## [What you should do]
The reply should reproduce every line of the data below word for word, minus any images.

## [Information shown]

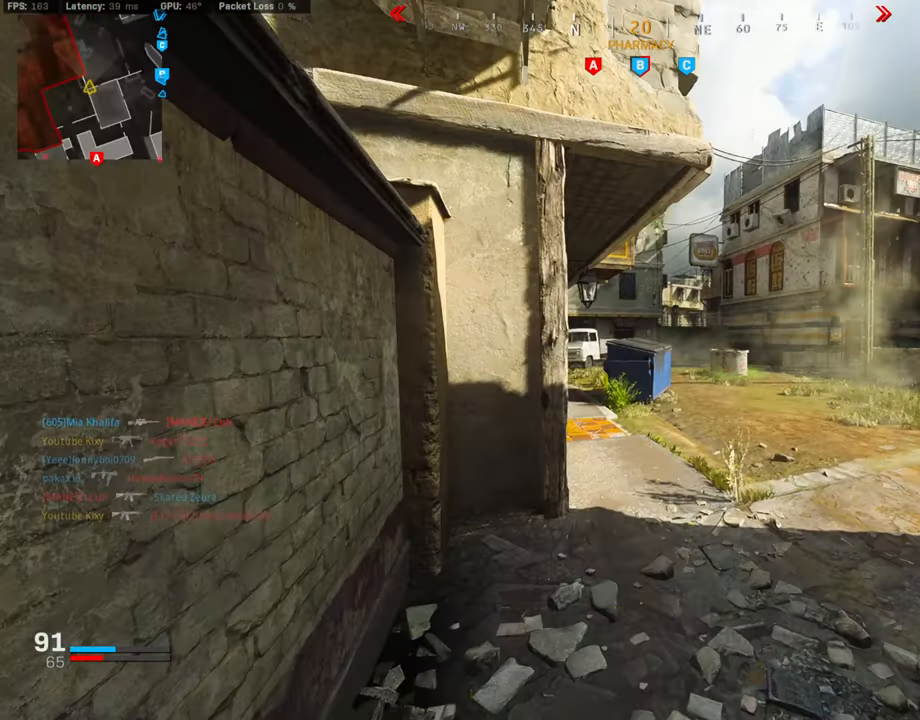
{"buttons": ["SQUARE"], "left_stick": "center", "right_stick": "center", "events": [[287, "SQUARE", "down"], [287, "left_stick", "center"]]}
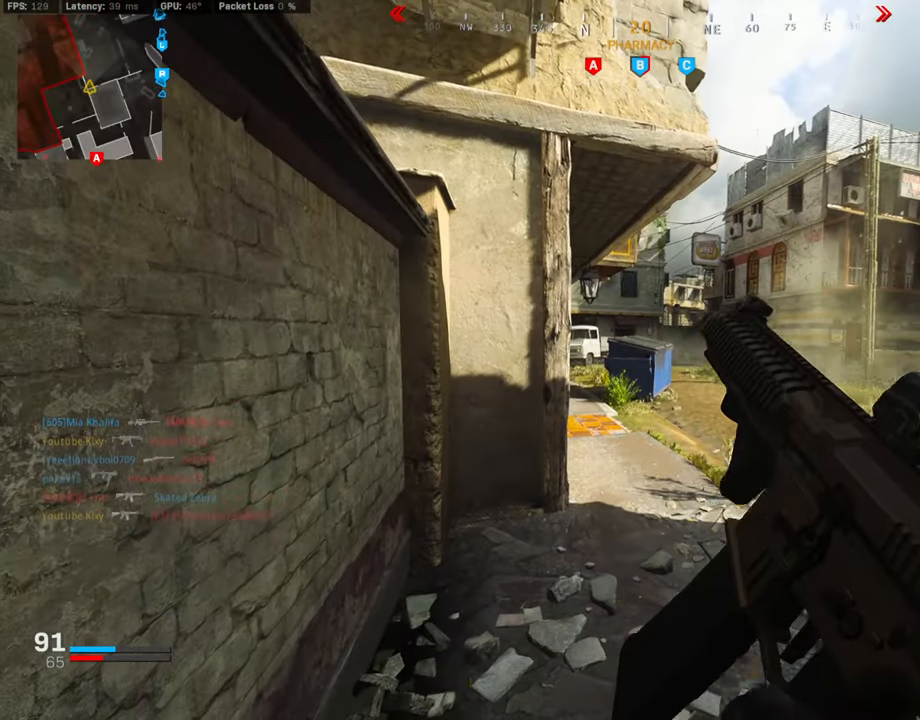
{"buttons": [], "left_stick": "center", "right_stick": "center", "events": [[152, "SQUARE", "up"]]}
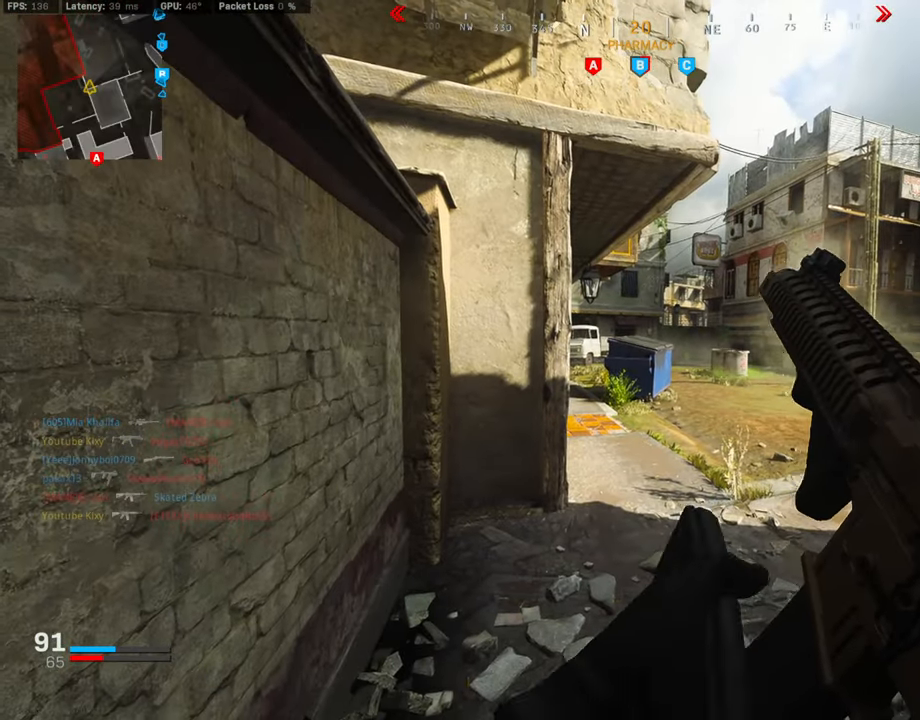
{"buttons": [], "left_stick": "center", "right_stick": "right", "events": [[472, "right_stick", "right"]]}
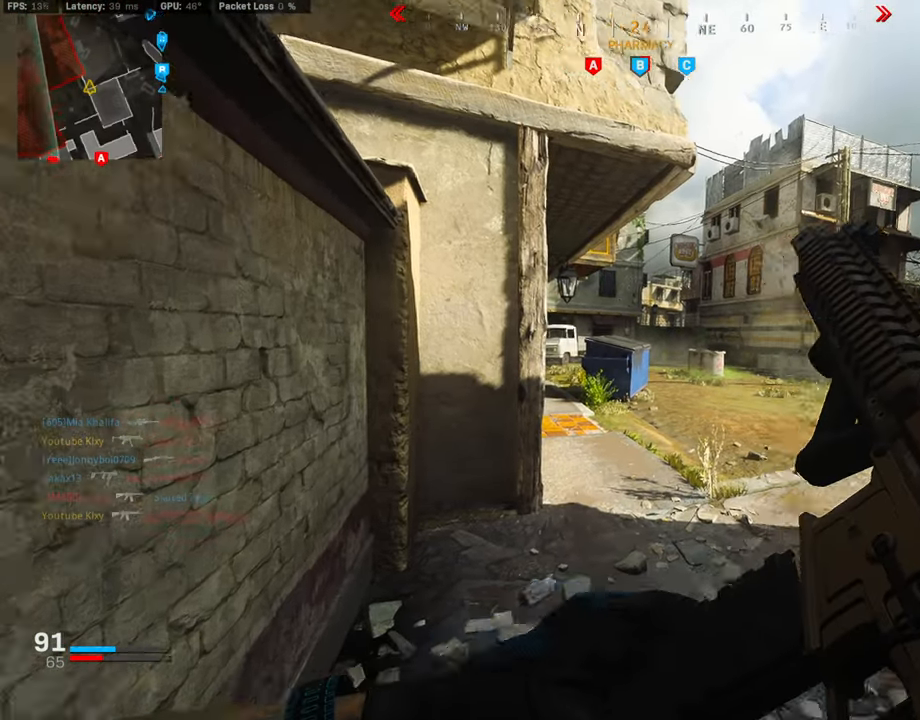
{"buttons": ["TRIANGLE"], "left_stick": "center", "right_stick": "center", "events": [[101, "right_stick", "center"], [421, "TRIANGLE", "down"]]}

## [Response to this task]
{"buttons": ["SQUARE"], "left_stick": "center", "right_stick": "center", "events": [[287, "SQUARE", "down"], [287, "left_stick", "center"]]}
{"buttons": [], "left_stick": "center", "right_stick": "center", "events": [[152, "SQUARE", "up"]]}
{"buttons": [], "left_stick": "center", "right_stick": "right", "events": [[472, "right_stick", "right"]]}
{"buttons": ["TRIANGLE"], "left_stick": "center", "right_stick": "center", "events": [[101, "right_stick", "center"], [421, "TRIANGLE", "down"]]}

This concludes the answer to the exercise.